Chinese soup stock
I've been meaning to experiment with Chinese clear broth soups for a while, but I get intimidated with the idea of making my own stock.
For western cooking, I sometimes make my own chicken stock, but when I'm in a hurry, I compromise on store-bought chicken stock sold in a package. I am wondering if there is an equivalent in Chinese cooking. I am assuming that using western chicken stock for Chinese soup wouldn't result in the right flavors...
So my questions:
- Is there a pre-packaged Chinese meat stock that I can use for Chinese soups? If so, do you have a favorite brand?
- Do you find that the pre-packaged version is a good compromise? Or do you think that it's so far inferior to home made stock that it's not even worth using?
Thanks in advance!
Actually many Chinese do just use the off-the-shelves chicken stock from supermarket. Sure, it is not as good as home made ones, but the point is that it is completely acceptable. If you ever go to a Chinese/Asian supermarket, you will see them sell these Campbell chicken broth, Swanson chicken broth... etc. In fact, you will see many chicken favor cubes like Maggi Chicken bouillon cubes. I don't like these cubes.
I say it is a good compromise to use package chicken broth..

[Records contained in a dataset]
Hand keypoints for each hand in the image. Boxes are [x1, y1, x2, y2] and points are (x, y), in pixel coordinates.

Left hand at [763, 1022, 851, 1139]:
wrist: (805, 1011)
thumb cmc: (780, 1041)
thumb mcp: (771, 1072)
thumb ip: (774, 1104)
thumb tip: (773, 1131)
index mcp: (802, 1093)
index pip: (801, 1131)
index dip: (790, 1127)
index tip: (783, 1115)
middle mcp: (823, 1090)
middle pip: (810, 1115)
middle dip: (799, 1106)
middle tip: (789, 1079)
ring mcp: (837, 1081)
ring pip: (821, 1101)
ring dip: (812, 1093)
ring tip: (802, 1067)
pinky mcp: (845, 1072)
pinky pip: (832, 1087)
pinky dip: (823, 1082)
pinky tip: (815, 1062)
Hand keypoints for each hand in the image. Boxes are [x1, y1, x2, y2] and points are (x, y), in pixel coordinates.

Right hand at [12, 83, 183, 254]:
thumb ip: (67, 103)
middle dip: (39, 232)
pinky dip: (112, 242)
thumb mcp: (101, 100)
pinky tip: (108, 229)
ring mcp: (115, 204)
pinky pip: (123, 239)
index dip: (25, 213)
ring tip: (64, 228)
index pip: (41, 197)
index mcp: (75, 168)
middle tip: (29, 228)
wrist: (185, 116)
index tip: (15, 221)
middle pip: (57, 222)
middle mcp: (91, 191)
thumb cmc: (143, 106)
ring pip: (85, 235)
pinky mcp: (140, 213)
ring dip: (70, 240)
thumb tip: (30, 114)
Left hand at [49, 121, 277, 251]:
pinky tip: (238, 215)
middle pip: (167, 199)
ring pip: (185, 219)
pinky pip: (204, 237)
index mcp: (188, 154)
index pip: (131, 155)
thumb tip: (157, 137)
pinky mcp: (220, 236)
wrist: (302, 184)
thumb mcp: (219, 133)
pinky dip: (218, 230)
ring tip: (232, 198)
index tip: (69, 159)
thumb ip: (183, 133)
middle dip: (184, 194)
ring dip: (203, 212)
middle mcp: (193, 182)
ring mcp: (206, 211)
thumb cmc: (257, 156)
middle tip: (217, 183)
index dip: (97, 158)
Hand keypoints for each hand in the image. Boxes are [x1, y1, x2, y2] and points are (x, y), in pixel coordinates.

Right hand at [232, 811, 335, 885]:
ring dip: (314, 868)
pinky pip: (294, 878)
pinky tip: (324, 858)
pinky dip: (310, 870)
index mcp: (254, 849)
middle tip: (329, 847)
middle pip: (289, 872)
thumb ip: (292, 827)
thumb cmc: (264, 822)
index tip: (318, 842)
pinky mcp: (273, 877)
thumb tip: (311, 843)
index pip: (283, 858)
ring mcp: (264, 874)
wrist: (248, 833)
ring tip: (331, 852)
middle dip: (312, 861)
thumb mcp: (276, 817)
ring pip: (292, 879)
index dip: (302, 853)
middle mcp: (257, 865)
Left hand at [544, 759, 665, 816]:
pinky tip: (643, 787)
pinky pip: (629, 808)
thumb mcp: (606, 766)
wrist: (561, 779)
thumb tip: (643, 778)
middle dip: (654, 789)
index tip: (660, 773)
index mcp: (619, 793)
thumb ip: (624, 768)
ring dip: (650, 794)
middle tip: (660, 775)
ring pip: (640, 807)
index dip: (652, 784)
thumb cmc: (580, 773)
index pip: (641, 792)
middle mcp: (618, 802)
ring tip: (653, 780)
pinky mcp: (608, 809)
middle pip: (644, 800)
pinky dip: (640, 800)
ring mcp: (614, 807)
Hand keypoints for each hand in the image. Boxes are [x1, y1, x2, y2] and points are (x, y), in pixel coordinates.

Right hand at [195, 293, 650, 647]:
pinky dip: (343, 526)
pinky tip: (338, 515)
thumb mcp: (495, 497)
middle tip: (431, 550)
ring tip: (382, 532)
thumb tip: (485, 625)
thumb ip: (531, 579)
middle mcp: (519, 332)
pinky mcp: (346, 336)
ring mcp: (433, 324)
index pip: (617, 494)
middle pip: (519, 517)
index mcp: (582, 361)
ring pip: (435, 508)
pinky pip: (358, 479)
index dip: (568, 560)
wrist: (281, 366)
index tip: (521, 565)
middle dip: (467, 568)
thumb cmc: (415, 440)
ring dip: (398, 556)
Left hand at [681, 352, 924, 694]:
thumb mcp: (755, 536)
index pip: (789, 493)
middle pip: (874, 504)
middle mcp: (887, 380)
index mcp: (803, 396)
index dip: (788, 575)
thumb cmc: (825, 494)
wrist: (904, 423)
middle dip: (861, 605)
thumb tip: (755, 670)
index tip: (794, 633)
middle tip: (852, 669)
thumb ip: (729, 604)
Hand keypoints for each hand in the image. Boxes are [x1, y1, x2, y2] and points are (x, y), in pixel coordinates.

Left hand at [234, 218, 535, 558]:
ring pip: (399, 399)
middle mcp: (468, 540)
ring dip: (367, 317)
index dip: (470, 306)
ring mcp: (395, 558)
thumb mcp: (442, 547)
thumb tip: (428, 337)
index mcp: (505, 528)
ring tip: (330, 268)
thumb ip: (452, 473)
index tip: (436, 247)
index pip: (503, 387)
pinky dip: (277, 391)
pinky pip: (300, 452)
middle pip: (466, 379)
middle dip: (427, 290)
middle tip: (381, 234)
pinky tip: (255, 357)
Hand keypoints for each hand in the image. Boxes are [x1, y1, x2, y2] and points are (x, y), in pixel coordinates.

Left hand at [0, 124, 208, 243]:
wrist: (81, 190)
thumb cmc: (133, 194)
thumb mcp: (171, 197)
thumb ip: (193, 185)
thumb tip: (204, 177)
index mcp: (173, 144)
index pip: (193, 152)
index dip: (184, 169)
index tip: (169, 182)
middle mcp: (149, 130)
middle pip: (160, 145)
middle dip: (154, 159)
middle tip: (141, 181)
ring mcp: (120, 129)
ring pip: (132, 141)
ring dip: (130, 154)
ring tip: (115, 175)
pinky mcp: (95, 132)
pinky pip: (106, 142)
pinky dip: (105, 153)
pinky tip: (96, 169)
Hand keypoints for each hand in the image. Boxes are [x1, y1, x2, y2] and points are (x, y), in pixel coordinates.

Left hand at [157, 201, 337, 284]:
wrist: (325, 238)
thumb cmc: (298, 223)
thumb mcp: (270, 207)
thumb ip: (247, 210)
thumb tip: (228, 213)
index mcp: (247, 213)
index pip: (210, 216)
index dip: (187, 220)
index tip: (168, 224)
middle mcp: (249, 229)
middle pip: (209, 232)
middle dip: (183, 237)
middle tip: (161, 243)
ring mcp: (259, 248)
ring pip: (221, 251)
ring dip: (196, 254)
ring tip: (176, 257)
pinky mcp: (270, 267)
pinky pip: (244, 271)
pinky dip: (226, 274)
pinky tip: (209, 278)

→ **HOW TO COMPLETE THIS TASK**
In the text about Chinese soup stock, which two brands of chicken broth does the reply say are sold in Chinese or Asian supermarkets? These data have no connection to the text about Chinese soup stock.

→ **TASK ANSWER**
Campbell and Swanson.